## Assignment
Look through the listing and locate every line containing the word "them"; copy those lines.

=== Supplied data ===

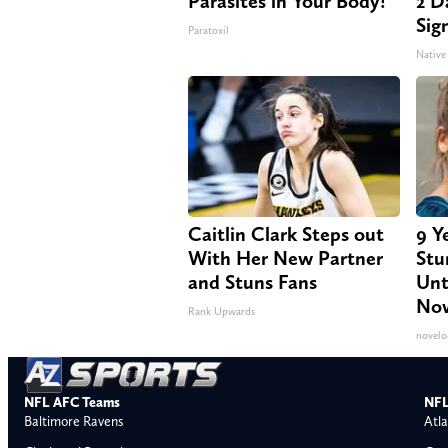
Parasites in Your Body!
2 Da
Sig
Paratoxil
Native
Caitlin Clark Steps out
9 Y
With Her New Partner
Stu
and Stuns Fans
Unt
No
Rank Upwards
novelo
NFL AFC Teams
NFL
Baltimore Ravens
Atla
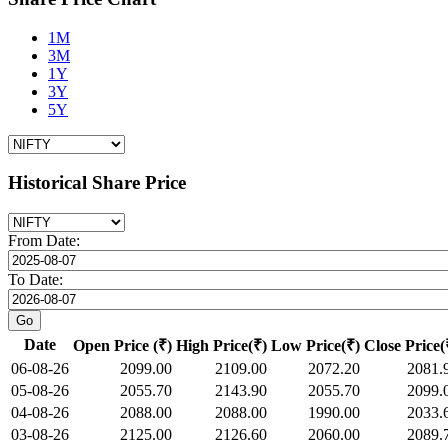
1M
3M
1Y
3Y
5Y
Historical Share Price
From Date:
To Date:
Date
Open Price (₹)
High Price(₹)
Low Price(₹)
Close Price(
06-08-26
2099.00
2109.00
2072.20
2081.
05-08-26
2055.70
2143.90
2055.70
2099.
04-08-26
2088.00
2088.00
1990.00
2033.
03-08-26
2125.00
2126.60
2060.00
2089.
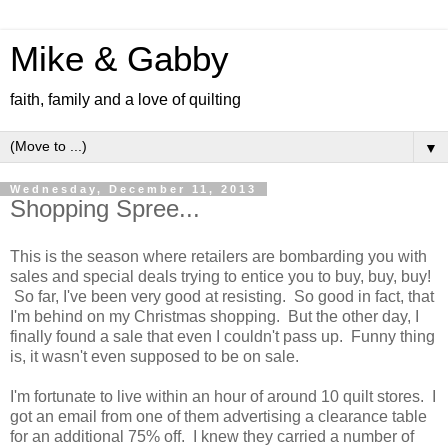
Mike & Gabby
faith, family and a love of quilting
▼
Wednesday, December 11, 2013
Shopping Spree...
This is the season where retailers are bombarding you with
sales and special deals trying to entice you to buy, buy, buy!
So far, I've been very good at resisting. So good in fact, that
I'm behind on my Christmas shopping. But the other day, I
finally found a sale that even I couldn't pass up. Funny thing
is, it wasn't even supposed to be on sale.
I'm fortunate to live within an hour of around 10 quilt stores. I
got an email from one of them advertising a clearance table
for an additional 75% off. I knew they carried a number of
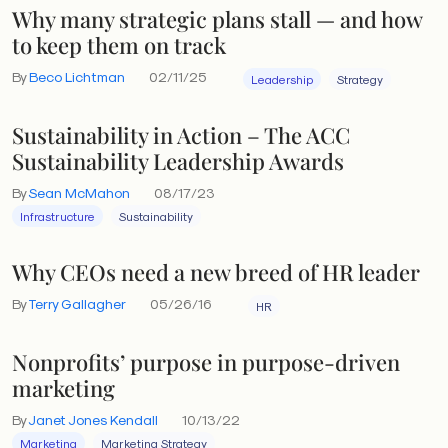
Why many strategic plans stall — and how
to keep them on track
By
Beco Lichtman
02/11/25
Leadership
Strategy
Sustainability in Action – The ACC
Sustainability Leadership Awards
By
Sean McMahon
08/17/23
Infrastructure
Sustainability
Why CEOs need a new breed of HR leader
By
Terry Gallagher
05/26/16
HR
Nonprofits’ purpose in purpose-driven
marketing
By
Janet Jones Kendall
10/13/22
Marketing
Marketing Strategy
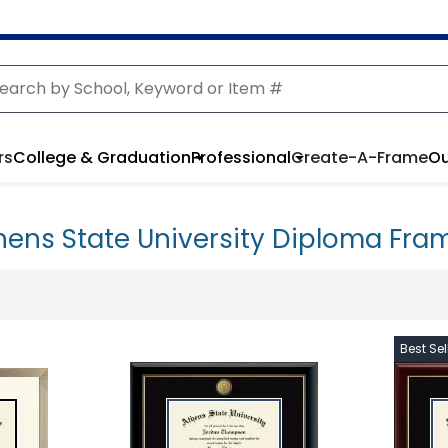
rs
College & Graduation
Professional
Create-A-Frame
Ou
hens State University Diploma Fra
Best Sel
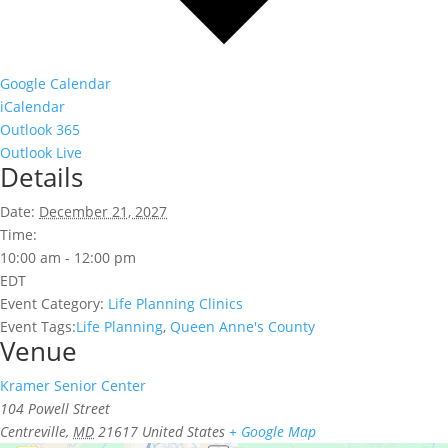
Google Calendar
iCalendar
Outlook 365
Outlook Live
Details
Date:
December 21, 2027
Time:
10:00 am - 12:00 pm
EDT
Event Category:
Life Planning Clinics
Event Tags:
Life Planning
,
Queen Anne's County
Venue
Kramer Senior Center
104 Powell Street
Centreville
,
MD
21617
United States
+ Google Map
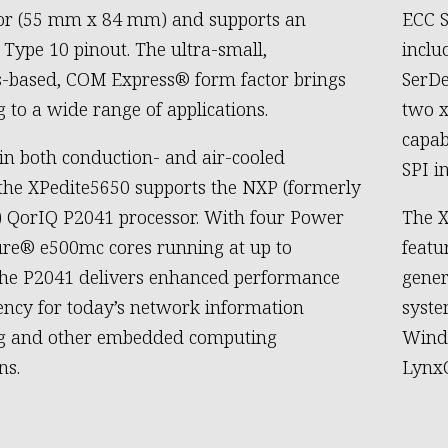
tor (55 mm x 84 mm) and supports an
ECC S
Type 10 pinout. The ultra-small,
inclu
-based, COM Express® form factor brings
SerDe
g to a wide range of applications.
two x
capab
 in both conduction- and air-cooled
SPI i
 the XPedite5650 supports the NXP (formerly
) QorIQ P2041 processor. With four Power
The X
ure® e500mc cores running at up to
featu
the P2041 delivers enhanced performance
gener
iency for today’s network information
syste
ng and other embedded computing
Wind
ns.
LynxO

===

## Answer space
got an email from one of them advertising a clearance table
to keep them on track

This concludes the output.